Widespread civil unrest broke out on Tuesday, January 22, 2013, in Sumbawa Besar on the island of Sumbawa, east of Bali.
According to The Bali Post, by the weekend following the unrest the thousands of people who fled from rioting were beginning to return to their homes from temporary refugee centers on Bali and neighboring hillsides. Gde Supanca, a local resident in Sumbawa, confirmed conditions were beginning to return to normal.
During the day of violent civil unrest, angry crowds attacked businesses and places of worship owned by Balinese living in Sumbawa.
Pura Puseh-Bale Agung – a religious temple at Kayu Village was partially burnt by a Molotov cocktail thrown into the compound. Damage to the temple, however, was limited when those living near the temple – many of them non-Hindus –responding to extinguish the fire before it could spread.

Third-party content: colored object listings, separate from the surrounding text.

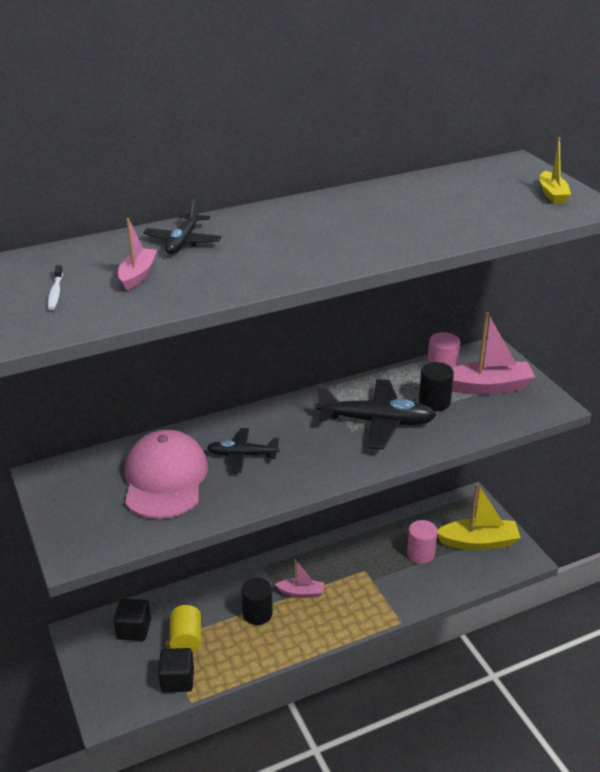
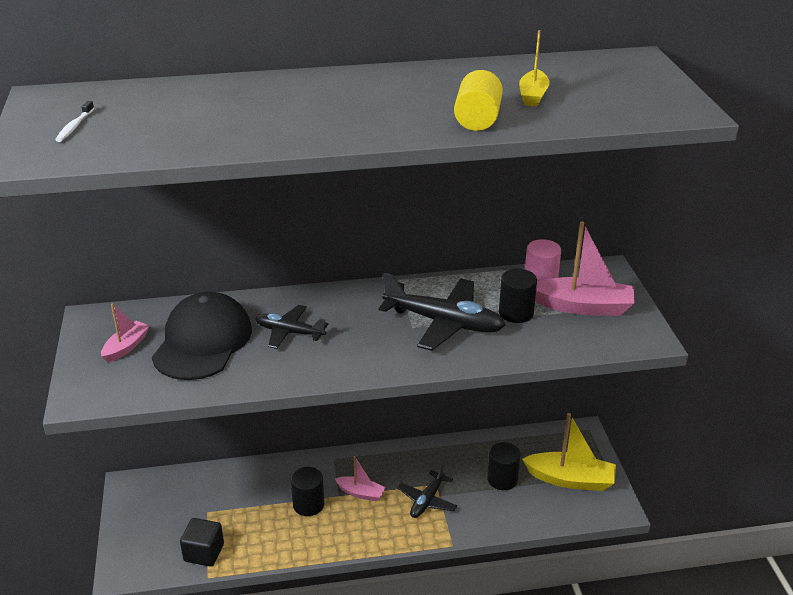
camera: 15 degrees right, 0 degrees up
black cube [114,599,151,641] -> none
pink boat [118,218,157,291] -> pink boat moved to [101,304,150,362]
pink cap [125,430,208,519] -> black cap [152,292,252,380]
black plane [143,199,222,254] -> black plane moved to [397,463,457,518]
yellow cylinder [169,605,201,653] -> yellow cylinder moved to [454,70,503,131]
pink cylinder [407,520,438,564] -> black cylinder [487,442,521,490]
yellow boat [540,137,571,204] -> yellow boat moved to [519,30,550,107]

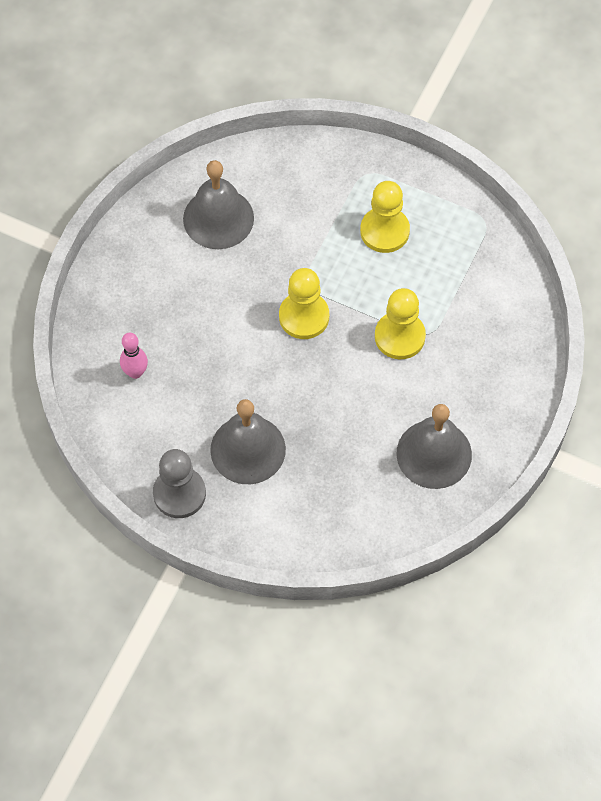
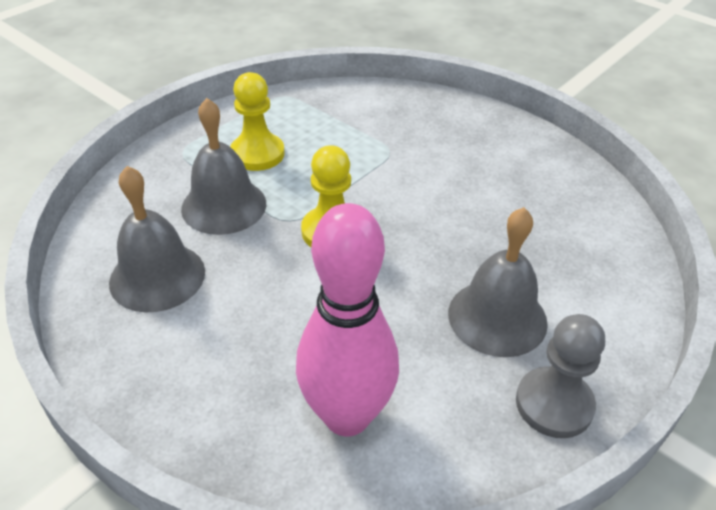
camera: 75 degrees left, 20 degrees down
pink bowling pin [120,333,148,379] -> pink bowling pin [296,203,399,436], size x2.26
yellow pawn [375,288,426,359] -> none
grey bell [397,404,472,489] -> grey bell moved to [181,98,266,235]

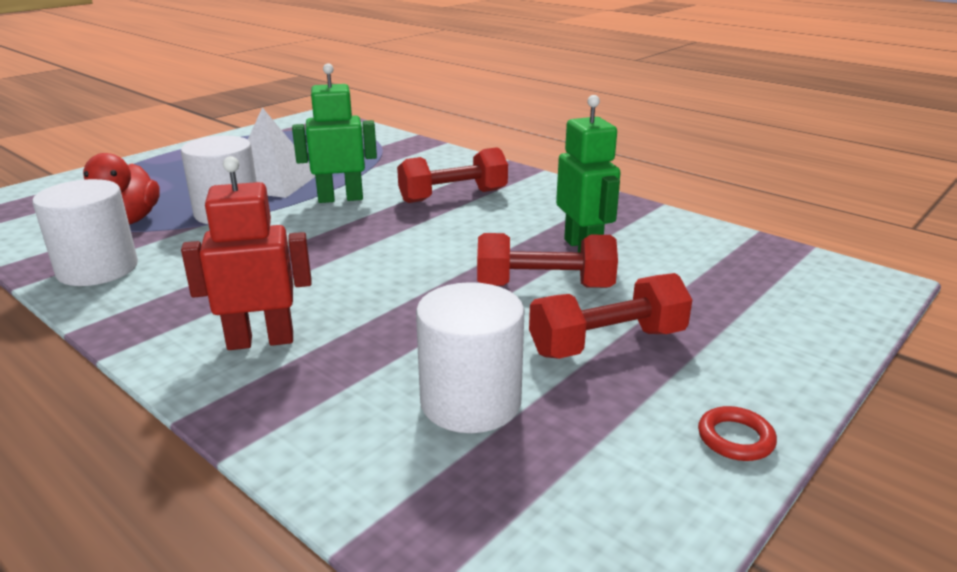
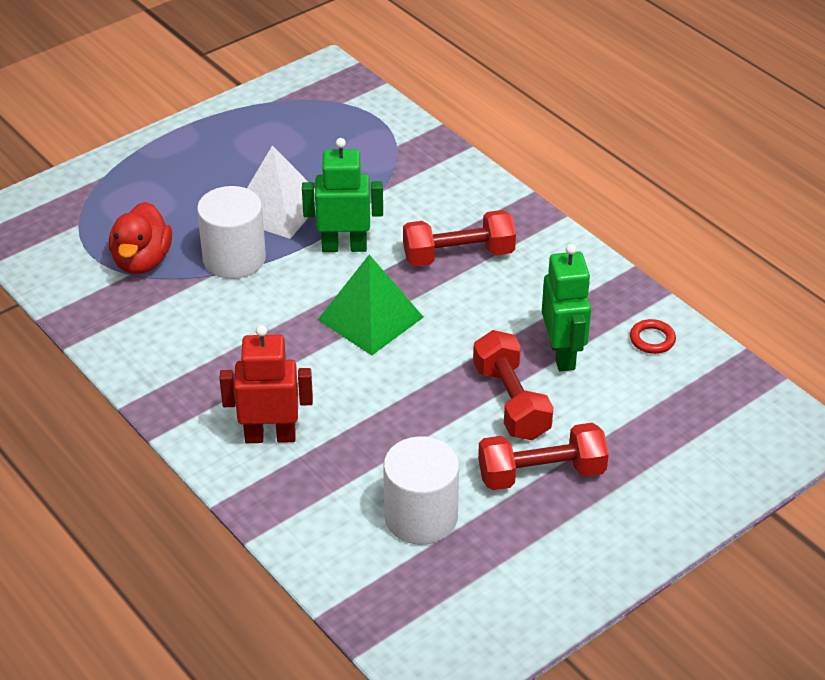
camera: 10 degrees right, 15 degrees up
white cylinder [32,179,138,286] -> none
red dumbbell [477,233,618,288] -> red dumbbell turned 60 degrees clockwise [473,330,554,440]
red ring [698,406,777,461] -> red ring moved to [630,319,676,354]
none -> green pyramid [318,255,423,355]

Stores, local hotel and cars owned by Balinese migrants to Sumbawa, were damaged or destroyed in the rioting that was precipitated by a traffic mishap involving a Balinese policeman and a female university student in Sumbawa Besar. Incorrect rumors suggesting the woman, who died in the accident, was beaten and raped by the policeman spread through the community and helped fuel public unrest.
The provincial government has pledged to repair all structures damaged in the rioting and compensate any belongs or inventory lost to looting or fires.

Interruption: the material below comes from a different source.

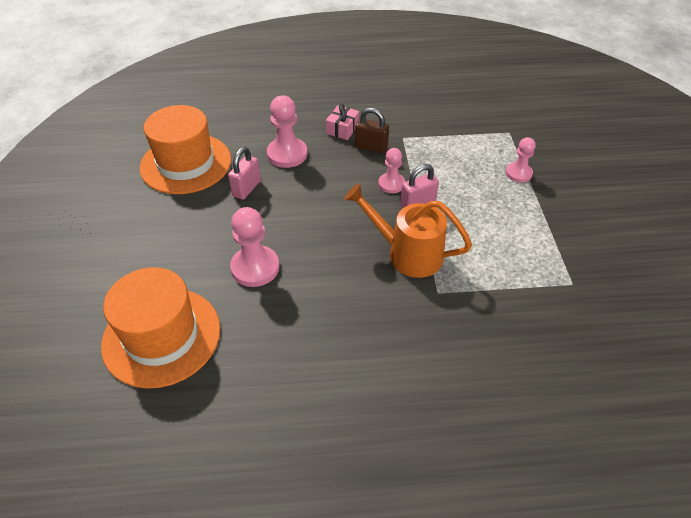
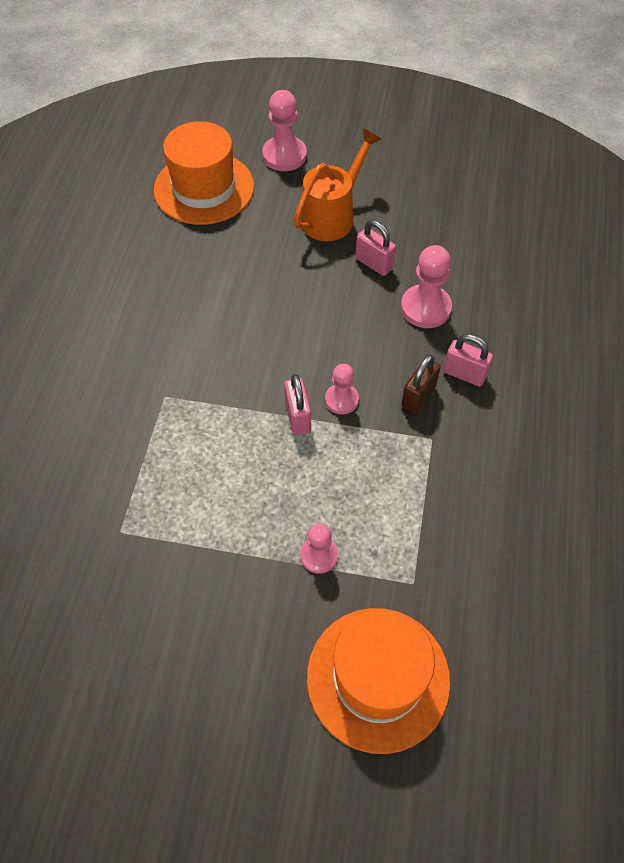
camera: 105 degrees right, 10 degrees up
orange hat [140,105,231,194] -> orange hat moved to [307,608,450,754]
pink pawn [230,207,279,287] -> pink pawn moved to [262,90,307,171]
pink gift [326,104,359,140] -> pink padlock [443,334,493,387]
orange watering can [344,183,472,278] -> orange watering can moved to [294,128,381,241]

The chairman of the Indonesia Red Cross (PMI Pusat) and former Indonesian vice-president, Jusuf Kalla, visited Sumbawa on January 26th where he urged families to return to their homes by January 28th and resume their normal lives. At the same time, Kalla called on the police to do all necessary to ensure people feel safe and secure in their homes.
Police in Sumbawa have reportedly made more than 30 arrests of individuals known to have participated in the public unrest.